BRIEF: Copy the passage about the Brownell family correspondence word for word, starting with "Correspondence from the" and going on through "the Brownell Building.".

More correspondence to and from the Brownells can be found in the Scrapbook Pages series and the Genealogical Notes and Copies series.

Beginning in the 1880s, the correspondence focuses more on Annie May Angell, who would marry Ernest Henry Brownell in 1891, and her family. Virginia McLain (1867-1953), who lived in the Bahamas as the daughter of the United States Consul Thomas J. McClain, was a frequent correspondent into the 1890s. One letter dated October 11, 1887, includes a carte-de-visite of Virginia. Other letters in the 1880s relate to Charles DeWolf Brownell's efforts to publish his brother Henry Howard Brownell's poetry. Several letters from 1882 and 1883 relate to Charles DeWolf Brownell, his work on the Charter Oak, and his paintings. One letter by Oliver Wendell Holmes, dated February 11, 1883, indicates one of Charles' paintings was displayed in his library.

Correspondence from the 1890s-1910s centers around Annie May and Ernest Brownell, as well as their family circle and acquaintances. Letters written by Bertha Angell to Lewis Kalloch are also well represented in this period. Ernest's letters provide details about May and Ernest's children and marriage, as well as Ernest's work as a Civil Engineer in the United States Navy. Many of his early letters are addressed from the Portsmouth, New Hampshire, Navy Yard. Ernest was also stationed in the Philippines and Bremerton, Washington.

Around 1905 Ernest Brownell became involved with the Brownell Building in Providence, Rhode Island, which the brothers inherited, and in the following years corresponded with his brothers Carl and Edward about various matters relating to family properties. Several letters from 1912 refer to a large fire at the Brownell Building.

Two items from August 1915 were sent to the family of John K. Rathbone relating to the Galveston Hurricane.

DATASET EXCERPTS:
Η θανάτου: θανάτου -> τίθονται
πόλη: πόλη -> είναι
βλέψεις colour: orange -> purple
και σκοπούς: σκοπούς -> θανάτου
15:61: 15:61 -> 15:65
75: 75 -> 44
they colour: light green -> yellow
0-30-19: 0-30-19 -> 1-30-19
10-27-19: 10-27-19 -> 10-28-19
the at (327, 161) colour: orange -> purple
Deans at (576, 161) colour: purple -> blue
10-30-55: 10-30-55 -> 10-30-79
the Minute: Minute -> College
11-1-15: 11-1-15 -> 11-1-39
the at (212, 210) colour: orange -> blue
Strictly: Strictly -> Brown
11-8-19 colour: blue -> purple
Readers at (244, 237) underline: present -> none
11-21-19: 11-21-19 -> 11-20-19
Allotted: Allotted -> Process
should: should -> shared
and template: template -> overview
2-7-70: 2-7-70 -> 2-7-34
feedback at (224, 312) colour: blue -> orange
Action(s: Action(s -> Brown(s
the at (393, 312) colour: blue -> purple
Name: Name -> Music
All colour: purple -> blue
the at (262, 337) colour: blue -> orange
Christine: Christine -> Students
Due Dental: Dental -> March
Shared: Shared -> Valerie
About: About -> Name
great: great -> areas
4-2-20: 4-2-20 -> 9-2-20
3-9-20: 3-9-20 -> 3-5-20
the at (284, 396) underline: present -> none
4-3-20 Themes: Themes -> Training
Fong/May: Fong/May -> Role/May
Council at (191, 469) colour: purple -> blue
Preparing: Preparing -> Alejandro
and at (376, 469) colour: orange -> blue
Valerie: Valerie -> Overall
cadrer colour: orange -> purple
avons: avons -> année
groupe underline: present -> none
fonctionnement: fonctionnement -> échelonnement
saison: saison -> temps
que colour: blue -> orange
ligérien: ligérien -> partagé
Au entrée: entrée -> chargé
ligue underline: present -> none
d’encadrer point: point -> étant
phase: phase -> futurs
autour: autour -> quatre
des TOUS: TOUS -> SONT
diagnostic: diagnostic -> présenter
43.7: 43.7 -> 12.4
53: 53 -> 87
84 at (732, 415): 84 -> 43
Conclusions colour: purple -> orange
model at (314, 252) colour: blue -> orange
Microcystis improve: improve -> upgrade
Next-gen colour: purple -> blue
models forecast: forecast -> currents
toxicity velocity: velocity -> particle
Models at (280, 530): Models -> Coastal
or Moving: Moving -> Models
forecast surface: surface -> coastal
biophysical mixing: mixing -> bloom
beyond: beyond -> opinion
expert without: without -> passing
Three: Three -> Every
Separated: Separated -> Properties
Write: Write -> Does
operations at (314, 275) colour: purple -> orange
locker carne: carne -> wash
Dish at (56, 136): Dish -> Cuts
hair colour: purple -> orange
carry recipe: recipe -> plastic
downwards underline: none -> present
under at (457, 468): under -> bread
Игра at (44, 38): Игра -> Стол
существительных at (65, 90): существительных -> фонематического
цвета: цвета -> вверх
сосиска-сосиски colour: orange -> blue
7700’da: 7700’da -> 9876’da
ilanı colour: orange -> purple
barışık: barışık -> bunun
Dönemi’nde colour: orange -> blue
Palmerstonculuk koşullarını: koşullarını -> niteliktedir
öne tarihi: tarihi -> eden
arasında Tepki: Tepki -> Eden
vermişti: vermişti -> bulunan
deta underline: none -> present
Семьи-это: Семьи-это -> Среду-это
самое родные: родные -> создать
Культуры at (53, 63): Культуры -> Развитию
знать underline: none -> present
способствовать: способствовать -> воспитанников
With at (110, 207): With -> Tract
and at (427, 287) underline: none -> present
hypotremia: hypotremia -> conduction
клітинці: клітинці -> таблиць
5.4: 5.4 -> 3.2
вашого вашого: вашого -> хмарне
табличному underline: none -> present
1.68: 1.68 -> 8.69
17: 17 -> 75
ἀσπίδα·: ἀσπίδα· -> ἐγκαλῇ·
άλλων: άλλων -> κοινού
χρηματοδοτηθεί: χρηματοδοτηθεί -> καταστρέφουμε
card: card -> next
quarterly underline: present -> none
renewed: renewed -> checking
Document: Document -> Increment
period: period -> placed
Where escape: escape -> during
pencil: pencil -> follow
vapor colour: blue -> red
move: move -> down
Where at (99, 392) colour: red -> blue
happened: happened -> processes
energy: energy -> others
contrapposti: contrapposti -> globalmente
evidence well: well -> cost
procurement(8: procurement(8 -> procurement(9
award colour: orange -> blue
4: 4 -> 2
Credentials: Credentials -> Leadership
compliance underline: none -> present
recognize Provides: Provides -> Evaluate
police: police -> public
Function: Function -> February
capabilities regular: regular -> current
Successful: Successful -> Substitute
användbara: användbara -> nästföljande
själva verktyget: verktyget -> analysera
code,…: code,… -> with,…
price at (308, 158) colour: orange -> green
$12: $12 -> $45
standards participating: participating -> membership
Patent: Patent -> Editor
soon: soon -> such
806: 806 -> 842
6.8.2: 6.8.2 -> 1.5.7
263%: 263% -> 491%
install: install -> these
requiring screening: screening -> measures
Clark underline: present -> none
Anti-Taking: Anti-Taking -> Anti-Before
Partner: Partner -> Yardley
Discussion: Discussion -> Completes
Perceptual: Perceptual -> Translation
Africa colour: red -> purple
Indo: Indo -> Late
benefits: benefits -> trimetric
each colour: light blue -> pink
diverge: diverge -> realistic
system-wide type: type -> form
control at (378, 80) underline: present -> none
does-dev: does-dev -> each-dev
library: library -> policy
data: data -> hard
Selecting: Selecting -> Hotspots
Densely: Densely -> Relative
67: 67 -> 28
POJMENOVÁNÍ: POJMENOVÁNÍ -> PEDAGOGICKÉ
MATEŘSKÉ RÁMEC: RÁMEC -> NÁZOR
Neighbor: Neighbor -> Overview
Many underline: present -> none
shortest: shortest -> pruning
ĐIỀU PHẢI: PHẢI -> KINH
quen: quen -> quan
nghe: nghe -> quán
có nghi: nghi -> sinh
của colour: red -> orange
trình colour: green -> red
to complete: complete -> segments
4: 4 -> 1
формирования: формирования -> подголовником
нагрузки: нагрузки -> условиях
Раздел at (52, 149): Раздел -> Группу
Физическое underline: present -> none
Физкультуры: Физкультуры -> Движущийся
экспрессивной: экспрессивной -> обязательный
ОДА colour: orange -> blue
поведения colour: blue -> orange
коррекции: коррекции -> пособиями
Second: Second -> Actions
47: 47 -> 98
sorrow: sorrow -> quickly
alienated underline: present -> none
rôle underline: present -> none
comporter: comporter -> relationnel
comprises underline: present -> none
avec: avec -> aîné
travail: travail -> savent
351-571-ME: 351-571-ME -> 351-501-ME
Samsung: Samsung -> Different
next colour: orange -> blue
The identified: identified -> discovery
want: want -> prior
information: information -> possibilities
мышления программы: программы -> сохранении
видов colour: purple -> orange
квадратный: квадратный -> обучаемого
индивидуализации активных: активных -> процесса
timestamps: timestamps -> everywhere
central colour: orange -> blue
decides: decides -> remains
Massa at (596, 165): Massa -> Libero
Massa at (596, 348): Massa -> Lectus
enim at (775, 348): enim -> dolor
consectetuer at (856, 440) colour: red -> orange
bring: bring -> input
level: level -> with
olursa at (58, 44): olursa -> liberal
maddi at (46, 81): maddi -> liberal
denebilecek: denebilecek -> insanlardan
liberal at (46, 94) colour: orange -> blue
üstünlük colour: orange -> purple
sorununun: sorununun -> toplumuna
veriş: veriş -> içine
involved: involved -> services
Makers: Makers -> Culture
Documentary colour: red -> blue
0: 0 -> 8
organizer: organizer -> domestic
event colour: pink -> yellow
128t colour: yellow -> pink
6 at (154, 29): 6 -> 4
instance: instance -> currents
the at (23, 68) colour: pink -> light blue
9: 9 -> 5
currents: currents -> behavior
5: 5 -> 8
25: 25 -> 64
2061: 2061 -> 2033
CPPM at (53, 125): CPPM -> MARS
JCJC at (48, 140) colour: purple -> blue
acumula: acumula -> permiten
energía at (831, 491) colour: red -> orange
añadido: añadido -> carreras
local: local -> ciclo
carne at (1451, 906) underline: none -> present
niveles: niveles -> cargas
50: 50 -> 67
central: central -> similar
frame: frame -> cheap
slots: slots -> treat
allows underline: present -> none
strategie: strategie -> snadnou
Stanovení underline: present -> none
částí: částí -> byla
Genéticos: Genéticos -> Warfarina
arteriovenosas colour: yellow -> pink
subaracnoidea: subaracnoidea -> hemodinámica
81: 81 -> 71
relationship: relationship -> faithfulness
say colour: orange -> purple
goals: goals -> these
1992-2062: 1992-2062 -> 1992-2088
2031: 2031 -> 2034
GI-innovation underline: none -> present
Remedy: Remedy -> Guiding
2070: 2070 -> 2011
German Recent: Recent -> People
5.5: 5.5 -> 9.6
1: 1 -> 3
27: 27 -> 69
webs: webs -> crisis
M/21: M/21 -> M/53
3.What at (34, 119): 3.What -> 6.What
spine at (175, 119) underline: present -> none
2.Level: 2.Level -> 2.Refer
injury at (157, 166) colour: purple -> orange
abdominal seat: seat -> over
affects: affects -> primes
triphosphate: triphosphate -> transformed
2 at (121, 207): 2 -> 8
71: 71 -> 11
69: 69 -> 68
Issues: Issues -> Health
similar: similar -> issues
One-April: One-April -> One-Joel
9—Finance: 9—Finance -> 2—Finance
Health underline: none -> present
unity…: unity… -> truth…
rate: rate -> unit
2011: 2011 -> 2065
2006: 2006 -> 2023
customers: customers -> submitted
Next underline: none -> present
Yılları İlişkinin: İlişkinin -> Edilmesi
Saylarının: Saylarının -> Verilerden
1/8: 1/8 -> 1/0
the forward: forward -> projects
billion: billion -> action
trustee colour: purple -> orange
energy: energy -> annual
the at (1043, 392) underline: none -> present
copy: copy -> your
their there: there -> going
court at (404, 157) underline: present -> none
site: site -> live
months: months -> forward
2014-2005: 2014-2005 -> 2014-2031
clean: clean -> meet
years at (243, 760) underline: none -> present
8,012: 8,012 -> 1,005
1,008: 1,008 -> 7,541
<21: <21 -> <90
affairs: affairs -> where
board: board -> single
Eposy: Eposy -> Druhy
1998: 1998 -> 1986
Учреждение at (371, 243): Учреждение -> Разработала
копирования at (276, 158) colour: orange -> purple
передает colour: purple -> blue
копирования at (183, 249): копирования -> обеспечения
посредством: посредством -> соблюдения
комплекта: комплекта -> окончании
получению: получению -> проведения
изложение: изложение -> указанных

ANSWER TO THE PROBLEM:
Correspondence from the 1890s-1910s centers around Annie May and Ernest Brownell, as well as their family circle and acquaintances. Letters written by Bertha Angell to Lewis Kalloch are also well represented in this period. Ernest's letters provide details about May and Ernest's children and marriage, as well as Ernest's work as a Civil Engineer in the United States Navy. Many of his early letters are addressed from the Portsmouth, New Hampshire, Navy Yard. Ernest was also stationed in the Philippines and Bremerton, Washington.

Around 1905 Ernest Brownell became involved with the Brownell Building in Providence, Rhode Island, which the brothers inherited, and in the following years corresponded with his brothers Carl and Edward about various matters relating to family properties. Several letters from 1912 refer to a large fire at the Brownell Building.